### Material for this exercise
BEGIN

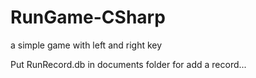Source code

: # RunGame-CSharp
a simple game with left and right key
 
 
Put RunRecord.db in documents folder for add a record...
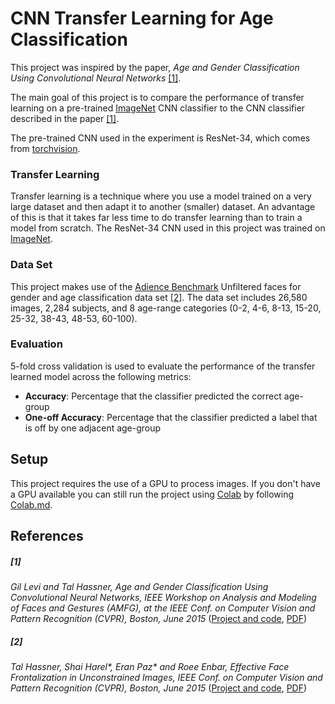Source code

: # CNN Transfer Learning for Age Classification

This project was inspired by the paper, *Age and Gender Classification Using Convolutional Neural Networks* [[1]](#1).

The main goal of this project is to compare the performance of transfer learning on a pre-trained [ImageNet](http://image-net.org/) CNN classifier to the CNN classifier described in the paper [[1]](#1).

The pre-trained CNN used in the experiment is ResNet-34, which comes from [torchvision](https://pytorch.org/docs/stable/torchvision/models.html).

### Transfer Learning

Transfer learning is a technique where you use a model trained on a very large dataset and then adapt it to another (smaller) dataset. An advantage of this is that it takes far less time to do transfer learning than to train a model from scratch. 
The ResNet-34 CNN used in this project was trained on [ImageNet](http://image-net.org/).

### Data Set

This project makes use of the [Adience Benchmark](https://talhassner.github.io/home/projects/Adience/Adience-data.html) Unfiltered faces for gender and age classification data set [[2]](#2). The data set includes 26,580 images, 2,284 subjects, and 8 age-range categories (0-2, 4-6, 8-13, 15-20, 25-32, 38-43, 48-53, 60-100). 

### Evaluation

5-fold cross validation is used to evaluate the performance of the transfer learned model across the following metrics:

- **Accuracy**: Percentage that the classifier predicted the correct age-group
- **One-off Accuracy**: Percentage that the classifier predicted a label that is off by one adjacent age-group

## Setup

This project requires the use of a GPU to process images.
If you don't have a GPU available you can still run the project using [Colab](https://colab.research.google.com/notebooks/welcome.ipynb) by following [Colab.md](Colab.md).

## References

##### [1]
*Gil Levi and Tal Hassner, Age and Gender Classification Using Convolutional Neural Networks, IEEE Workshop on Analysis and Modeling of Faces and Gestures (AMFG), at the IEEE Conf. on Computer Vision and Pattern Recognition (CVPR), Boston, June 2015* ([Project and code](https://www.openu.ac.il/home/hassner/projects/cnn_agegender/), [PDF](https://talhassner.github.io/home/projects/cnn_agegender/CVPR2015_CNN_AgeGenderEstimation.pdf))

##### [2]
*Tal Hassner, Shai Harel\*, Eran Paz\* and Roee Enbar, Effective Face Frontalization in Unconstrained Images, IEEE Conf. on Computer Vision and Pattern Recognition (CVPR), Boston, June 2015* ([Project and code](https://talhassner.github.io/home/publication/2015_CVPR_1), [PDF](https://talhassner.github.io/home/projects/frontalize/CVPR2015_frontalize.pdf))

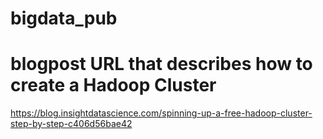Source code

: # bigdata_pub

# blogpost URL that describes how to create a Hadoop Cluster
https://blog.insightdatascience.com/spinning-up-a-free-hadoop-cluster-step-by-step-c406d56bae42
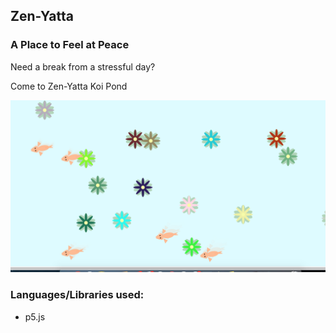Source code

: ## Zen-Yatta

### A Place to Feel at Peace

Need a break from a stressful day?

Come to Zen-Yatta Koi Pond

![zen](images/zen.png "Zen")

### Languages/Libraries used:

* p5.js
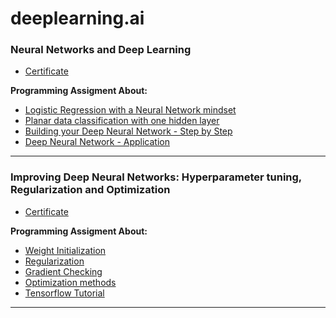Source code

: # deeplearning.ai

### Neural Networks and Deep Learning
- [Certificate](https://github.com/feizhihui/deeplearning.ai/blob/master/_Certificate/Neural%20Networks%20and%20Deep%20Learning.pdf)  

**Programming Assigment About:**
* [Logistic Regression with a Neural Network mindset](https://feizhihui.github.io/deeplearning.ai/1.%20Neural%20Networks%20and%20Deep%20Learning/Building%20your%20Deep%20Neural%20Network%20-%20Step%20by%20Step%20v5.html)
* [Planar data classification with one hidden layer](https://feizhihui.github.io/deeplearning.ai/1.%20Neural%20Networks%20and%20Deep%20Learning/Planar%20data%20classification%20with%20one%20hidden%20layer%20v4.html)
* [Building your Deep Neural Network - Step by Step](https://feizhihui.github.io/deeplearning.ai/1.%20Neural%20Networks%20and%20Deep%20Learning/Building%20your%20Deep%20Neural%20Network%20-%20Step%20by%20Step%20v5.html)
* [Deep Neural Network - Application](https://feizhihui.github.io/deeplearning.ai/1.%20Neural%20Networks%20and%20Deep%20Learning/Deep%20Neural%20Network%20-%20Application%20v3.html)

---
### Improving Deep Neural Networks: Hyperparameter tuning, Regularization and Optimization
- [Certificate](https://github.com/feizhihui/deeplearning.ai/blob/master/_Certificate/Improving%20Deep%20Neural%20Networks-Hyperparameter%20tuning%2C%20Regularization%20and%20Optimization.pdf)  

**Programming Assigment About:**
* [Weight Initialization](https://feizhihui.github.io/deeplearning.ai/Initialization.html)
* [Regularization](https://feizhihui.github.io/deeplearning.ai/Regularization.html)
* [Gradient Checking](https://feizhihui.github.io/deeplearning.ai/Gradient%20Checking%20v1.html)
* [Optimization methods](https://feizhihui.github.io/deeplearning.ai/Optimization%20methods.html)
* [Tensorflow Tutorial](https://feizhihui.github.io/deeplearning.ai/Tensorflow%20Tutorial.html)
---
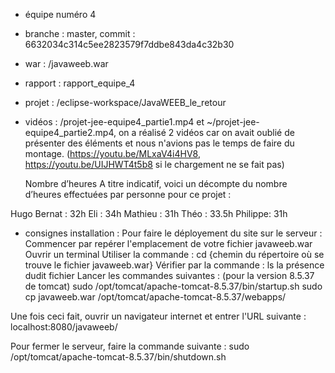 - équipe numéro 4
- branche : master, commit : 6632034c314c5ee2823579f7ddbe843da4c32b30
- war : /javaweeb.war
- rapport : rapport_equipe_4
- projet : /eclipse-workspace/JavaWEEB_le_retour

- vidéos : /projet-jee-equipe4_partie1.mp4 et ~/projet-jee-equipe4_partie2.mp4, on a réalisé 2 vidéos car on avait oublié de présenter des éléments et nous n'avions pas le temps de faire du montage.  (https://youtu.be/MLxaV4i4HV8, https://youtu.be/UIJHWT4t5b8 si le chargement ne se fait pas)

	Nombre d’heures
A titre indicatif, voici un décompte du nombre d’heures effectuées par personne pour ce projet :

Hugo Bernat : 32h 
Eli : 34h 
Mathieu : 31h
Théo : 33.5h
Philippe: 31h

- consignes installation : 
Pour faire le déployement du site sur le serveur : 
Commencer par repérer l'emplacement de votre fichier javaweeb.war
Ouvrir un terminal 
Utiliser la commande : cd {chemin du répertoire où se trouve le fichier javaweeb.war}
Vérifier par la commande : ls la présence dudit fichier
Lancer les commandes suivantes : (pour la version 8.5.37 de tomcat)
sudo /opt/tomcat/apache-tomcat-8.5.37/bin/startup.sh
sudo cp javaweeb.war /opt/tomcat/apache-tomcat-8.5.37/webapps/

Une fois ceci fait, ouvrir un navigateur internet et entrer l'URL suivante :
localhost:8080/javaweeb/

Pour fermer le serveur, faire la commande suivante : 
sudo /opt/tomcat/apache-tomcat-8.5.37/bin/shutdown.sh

END

### What the task requires
Reproduce the source text of all the records above with every occurrence of "ResNet-34" changed to "ResNet-50", leaving everything else unchanged, and omit the pictures.

### Your solution
Source code

: # RunGame-CSharp
a simple game with left and right key
 
 
Put RunRecord.db in documents folder for add a record...
Source code

: # CNN Transfer Learning for Age Classification

This project was inspired by the paper, *Age and Gender Classification Using Convolutional Neural Networks* [[1]](#1).

The main goal of this project is to compare the performance of transfer learning on a pre-trained [ImageNet](http://image-net.org/) CNN classifier to the CNN classifier described in the paper [[1]](#1).

The pre-trained CNN used in the experiment is ResNet-50, which comes from [torchvision](https://pytorch.org/docs/stable/torchvision/models.html).

### Transfer Learning

Transfer learning is a technique where you use a model trained on a very large dataset and then adapt it to another (smaller) dataset. An advantage of this is that it takes far less time to do transfer learning than to train a model from scratch. 
The ResNet-50 CNN used in this project was trained on [ImageNet](http://image-net.org/).

### Data Set

This project makes use of the [Adience Benchmark](https://talhassner.github.io/home/projects/Adience/Adience-data.html) Unfiltered faces for gender and age classification data set [[2]](#2). The data set includes 26,580 images, 2,284 subjects, and 8 age-range categories (0-2, 4-6, 8-13, 15-20, 25-32, 38-43, 48-53, 60-100). 

### Evaluation

5-fold cross validation is used to evaluate the performance of the transfer learned model across the following metrics:

- **Accuracy**: Percentage that the classifier predicted the correct age-group
- **One-off Accuracy**: Percentage that the classifier predicted a label that is off by one adjacent age-group

## Setup

This project requires the use of a GPU to process images.
If you don't have a GPU available you can still run the project using [Colab](https://colab.research.google.com/notebooks/welcome.ipynb) by following [Colab.md](Colab.md).

## References

##### [1]
*Gil Levi and Tal Hassner, Age and Gender Classification Using Convolutional Neural Networks, IEEE Workshop on Analysis and Modeling of Faces and Gestures (AMFG), at the IEEE Conf. on Computer Vision and Pattern Recognition (CVPR), Boston, June 2015* ([Project and code](https://www.openu.ac.il/home/hassner/projects/cnn_agegender/), [PDF](https://talhassner.github.io/home/projects/cnn_agegender/CVPR2015_CNN_AgeGenderEstimation.pdf))

##### [2]
*Tal Hassner, Shai Harel\*, Eran Paz\* and Roee Enbar, Effective Face Frontalization in Unconstrained Images, IEEE Conf. on Computer Vision and Pattern Recognition (CVPR), Boston, June 2015* ([Project and code](https://talhassner.github.io/home/publication/2015_CVPR_1), [PDF](https://talhassner.github.io/home/projects/frontalize/CVPR2015_frontalize.pdf))

Source code

: # bigdata_pub

# blogpost URL that describes how to create a Hadoop Cluster
https://blog.insightdatascience.com/spinning-up-a-free-hadoop-cluster-step-by-step-c406d56bae42
Source code

: ## Zen-Yatta

### A Place to Feel at Peace

Need a break from a stressful day?

Come to Zen-Yatta Koi Pond

![zen](images/zen.png "Zen")

### Languages/Libraries used:

* p5.js
Source code

: # deeplearning.ai

### Neural Networks and Deep Learning
- [Certificate](https://github.com/feizhihui/deeplearning.ai/blob/master/_Certificate/Neural%20Networks%20and%20Deep%20Learning.pdf)  

**Programming Assigment About:**
* [Logistic Regression with a Neural Network mindset](https://feizhihui.github.io/deeplearning.ai/1.%20Neural%20Networks%20and%20Deep%20Learning/Building%20your%20Deep%20Neural%20Network%20-%20Step%20by%20Step%20v5.html)
* [Planar data classification with one hidden layer](https://feizhihui.github.io/deeplearning.ai/1.%20Neural%20Networks%20and%20Deep%20Learning/Planar%20data%20classification%20with%20one%20hidden%20layer%20v4.html)
* [Building your Deep Neural Network - Step by Step](https://feizhihui.github.io/deeplearning.ai/1.%20Neural%20Networks%20and%20Deep%20Learning/Building%20your%20Deep%20Neural%20Network%20-%20Step%20by%20Step%20v5.html)
* [Deep Neural Network - Application](https://feizhihui.github.io/deeplearning.ai/1.%20Neural%20Networks%20and%20Deep%20Learning/Deep%20Neural%20Network%20-%20Application%20v3.html)

---
### Improving Deep Neural Networks: Hyperparameter tuning, Regularization and Optimization
- [Certificate](https://github.com/feizhihui/deeplearning.ai/blob/master/_Certificate/Improving%20Deep%20Neural%20Networks-Hyperparameter%20tuning%2C%20Regularization%20and%20Optimization.pdf)  

**Programming Assigment About:**
* [Weight Initialization](https://feizhihui.github.io/deeplearning.ai/Initialization.html)
* [Regularization](https://feizhihui.github.io/deeplearning.ai/Regularization.html)
* [Gradient Checking](https://feizhihui.github.io/deeplearning.ai/Gradient%20Checking%20v1.html)
* [Optimization methods](https://feizhihui.github.io/deeplearning.ai/Optimization%20methods.html)
* [Tensorflow Tutorial](https://feizhihui.github.io/deeplearning.ai/Tensorflow%20Tutorial.html)
---
 - équipe numéro 4
- branche : master, commit : 6632034c314c5ee2823579f7ddbe843da4c32b30
- war : /javaweeb.war
- rapport : rapport_equipe_4
- projet : /eclipse-workspace/JavaWEEB_le_retour

- vidéos : /projet-jee-equipe4_partie1.mp4 et ~/projet-jee-equipe4_partie2.mp4, on a réalisé 2 vidéos car on avait oublié de présenter des éléments et nous n'avions pas le temps de faire du montage.  (https://youtu.be/MLxaV4i4HV8, https://youtu.be/UIJHWT4t5b8 si le chargement ne se fait pas)

	Nombre d’heures
A titre indicatif, voici un décompte du nombre d’heures effectuées par personne pour ce projet :

Hugo Bernat : 32h 
Eli : 34h 
Mathieu : 31h
Théo : 33.5h
Philippe: 31h

- consignes installation : 
Pour faire le déployement du site sur le serveur : 
Commencer par repérer l'emplacement de votre fichier javaweeb.war
Ouvrir un terminal 
Utiliser la commande : cd {chemin du répertoire où se trouve le fichier javaweeb.war}
Vérifier par la commande : ls la présence dudit fichier
Lancer les commandes suivantes : (pour la version 8.5.37 de tomcat)
sudo /opt/tomcat/apache-tomcat-8.5.37/bin/startup.sh
sudo cp javaweeb.war /opt/tomcat/apache-tomcat-8.5.37/webapps/

Une fois ceci fait, ouvrir un navigateur internet et entrer l'URL suivante :
localhost:8080/javaweeb/

Pour fermer le serveur, faire la commande suivante : 
sudo /opt/tomcat/apache-tomcat-8.5.37/bin/shutdown.sh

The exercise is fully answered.